--- EXCERPTED TEXT Enclosed Below ---
Following the destruction of WWII Western Europe now faced famine and economic crisis and was unable to generate the means to recover. It was therefore imperative that the United States act, not just in American economic interests, but in the interest of a new international liberal order – an order which would involve the global dominance of a capitalist economy based on multilateral trade. The Marshall Plan aimed to defend against the threat of communism in Western Europe and to ensure that the post-war American Economy was not sent into recession by unfavorable economic conditions. .(Young & Kent, 74) It was thus partially geared to the requirements of US businesses and to the problems facing the American economy, which had expanded dramatically during the second world war.
--- End of Enclosed EXCERPTED TEXT ---
* _ASSIGNMENT 1_:
Repeat the part of the Marshall Plan passage that opens with the words containing "Following the destruction" and closes with "second world war.".
--- PROVIDED MATERIAL Enclosed Below ---
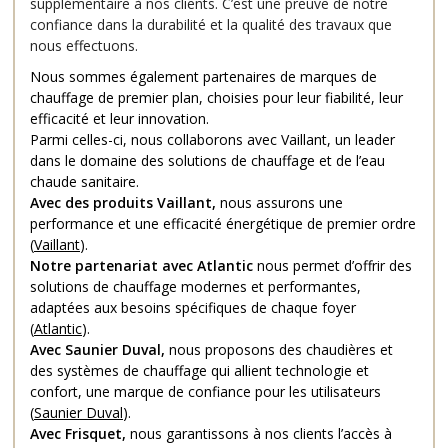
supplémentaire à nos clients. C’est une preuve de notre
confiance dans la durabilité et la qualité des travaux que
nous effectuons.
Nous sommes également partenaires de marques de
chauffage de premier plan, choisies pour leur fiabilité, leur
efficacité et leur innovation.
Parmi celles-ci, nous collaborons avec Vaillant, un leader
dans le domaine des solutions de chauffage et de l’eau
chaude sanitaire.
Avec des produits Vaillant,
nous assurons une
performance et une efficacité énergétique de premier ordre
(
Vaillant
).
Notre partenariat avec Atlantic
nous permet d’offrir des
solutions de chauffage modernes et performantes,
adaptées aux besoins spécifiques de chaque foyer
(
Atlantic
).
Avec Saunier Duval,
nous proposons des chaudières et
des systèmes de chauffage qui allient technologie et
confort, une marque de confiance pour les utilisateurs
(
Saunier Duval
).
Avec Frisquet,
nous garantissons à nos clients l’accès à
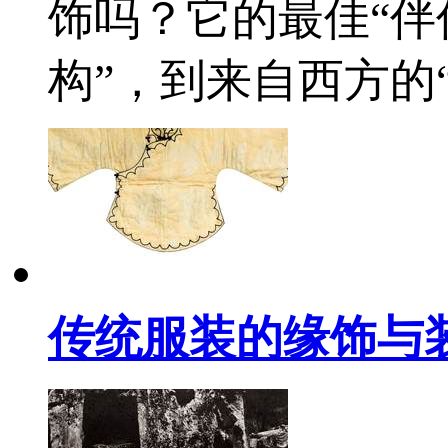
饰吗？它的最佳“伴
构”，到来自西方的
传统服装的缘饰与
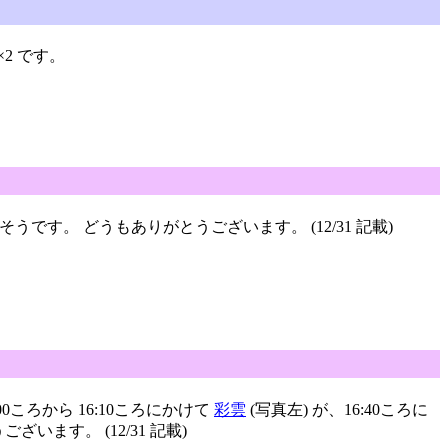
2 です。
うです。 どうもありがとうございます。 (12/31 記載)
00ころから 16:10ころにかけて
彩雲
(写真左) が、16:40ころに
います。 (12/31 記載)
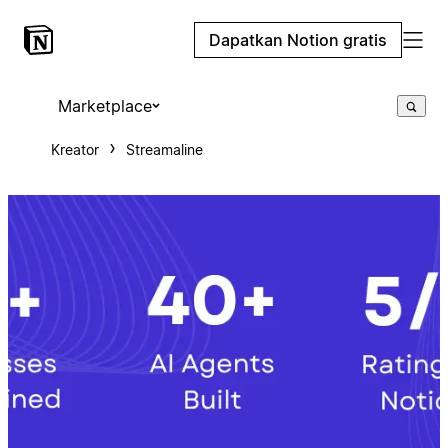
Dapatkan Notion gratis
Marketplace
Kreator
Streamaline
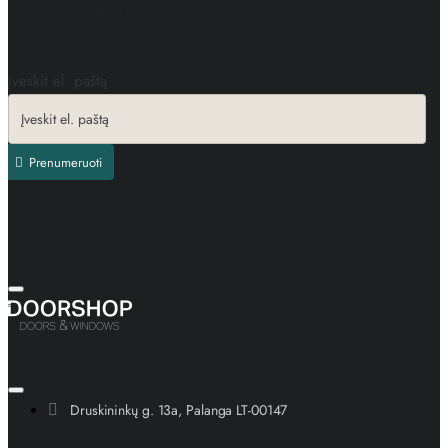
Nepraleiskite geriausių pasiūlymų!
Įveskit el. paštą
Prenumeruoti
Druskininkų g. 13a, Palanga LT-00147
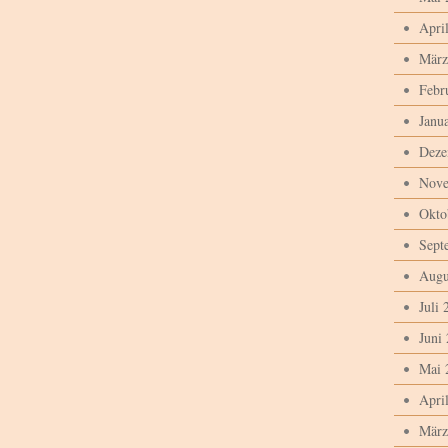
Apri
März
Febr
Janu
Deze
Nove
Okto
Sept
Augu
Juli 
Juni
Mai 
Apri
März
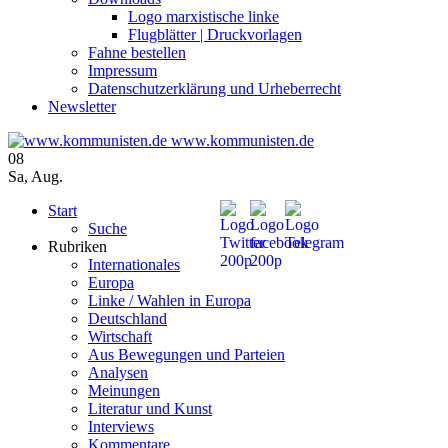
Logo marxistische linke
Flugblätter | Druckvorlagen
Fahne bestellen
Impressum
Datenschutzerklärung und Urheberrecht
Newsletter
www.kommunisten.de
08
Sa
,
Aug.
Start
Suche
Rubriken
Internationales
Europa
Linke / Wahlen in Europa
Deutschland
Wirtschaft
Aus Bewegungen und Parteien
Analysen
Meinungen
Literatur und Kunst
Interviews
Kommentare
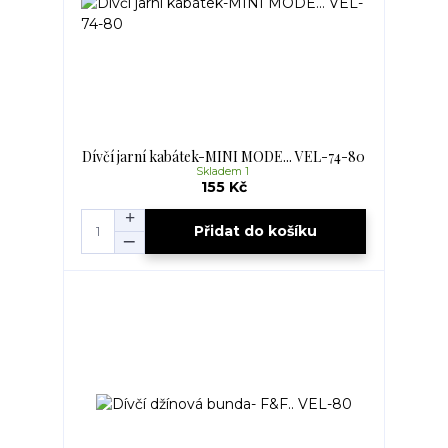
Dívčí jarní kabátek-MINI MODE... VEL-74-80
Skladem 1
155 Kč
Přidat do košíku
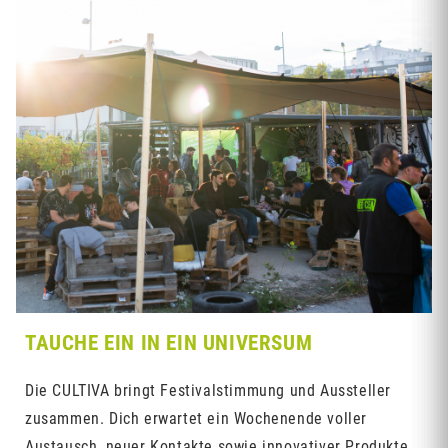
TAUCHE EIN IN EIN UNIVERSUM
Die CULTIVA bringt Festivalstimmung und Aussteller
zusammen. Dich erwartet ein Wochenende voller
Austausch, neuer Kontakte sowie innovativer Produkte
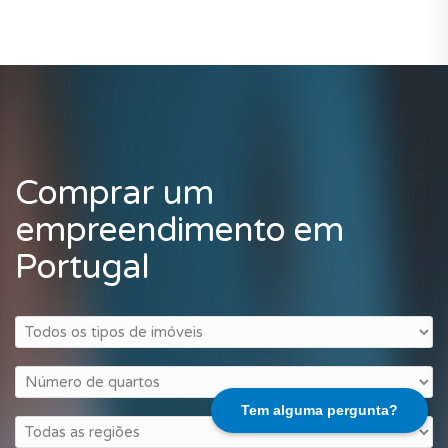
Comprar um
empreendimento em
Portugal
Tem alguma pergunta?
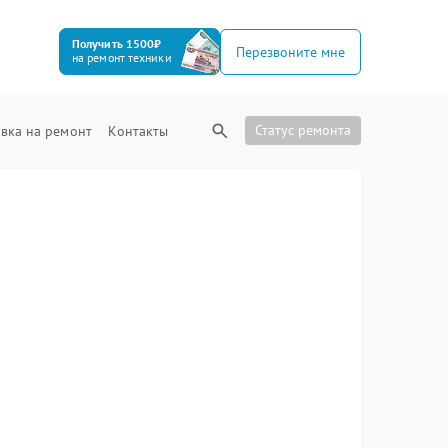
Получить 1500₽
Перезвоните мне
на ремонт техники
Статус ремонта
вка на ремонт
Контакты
--- End of Enclosed PROVIDED MATERIAL ---
--- PROVIDED MATERIAL Enclosed Below ---
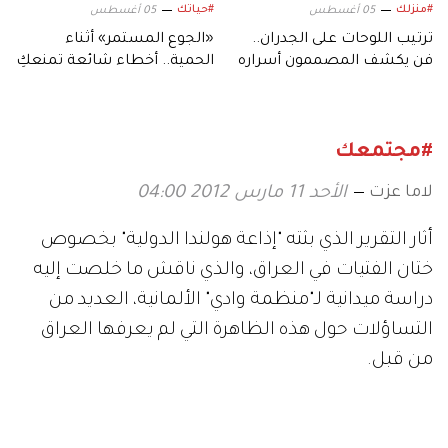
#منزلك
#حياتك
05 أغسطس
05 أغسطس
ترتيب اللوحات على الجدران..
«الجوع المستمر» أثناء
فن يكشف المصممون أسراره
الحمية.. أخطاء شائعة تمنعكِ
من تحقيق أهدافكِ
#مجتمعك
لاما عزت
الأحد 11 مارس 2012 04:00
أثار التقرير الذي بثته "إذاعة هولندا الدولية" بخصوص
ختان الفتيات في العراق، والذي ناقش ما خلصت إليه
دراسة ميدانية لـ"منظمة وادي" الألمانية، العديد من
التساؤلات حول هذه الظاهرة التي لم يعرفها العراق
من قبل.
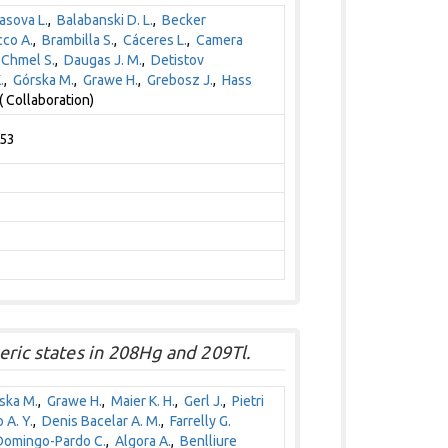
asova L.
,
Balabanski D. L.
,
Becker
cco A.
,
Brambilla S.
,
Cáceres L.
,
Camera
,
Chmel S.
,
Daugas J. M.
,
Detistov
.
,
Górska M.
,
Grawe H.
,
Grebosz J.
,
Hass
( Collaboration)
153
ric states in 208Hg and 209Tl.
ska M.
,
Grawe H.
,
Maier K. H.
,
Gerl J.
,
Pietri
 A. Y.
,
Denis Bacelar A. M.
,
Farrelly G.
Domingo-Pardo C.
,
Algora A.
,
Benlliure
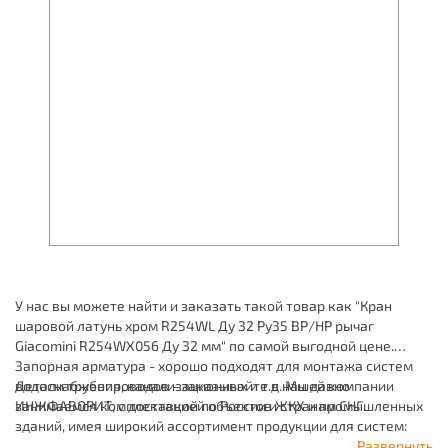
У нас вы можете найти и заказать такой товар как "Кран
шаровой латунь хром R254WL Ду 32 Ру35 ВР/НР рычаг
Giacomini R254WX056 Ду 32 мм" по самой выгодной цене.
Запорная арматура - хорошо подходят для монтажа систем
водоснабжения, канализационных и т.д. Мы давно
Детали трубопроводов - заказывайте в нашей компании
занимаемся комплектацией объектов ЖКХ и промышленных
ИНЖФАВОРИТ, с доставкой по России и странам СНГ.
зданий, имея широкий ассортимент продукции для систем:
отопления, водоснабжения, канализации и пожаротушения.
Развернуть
--- End of Enclosed PROVIDED MATERIAL ---
* _ASSIGNMENT 2_:
Reproduce the part of the rows that opens with the line containing "Dívčí jarní kabátek-MINI MODE... VEL-74-80" and closes with the line containing "Austausch, neuer Kontakte", both lines included. Leave the pictures out of your answer.

* _EXERCISE RESPONSE 1_:
Following the destruction of WWII Western Europe now faced famine and economic crisis and was unable to generate the means to recover. It was therefore imperative that the United States act, not just in American economic interests, but in the interest of a new international liberal order – an order which would involve the global dominance of a capitalist economy based on multilateral trade. The Marshall Plan aimed to defend against the threat of communism in Western Europe and to ensure that the post-war American Economy was not sent into recession by unfavorable economic conditions. .(Young & Kent, 74) It was thus partially geared to the requirements of US businesses and to the problems facing the American economy, which had expanded dramatically during the second world war.

* _EXERCISE RESPONSE 2_:
Dívčí jarní kabátek-MINI MODE... VEL-74-80
Skladem 1
155 Kč
Přidat do košíku
TAUCHE EIN IN EIN UNIVERSUM
Die CULTIVA bringt Festivalstimmung und Aussteller
zusammen. Dich erwartet ein Wochenende voller
Austausch, neuer Kontakte sowie innovativer Produkte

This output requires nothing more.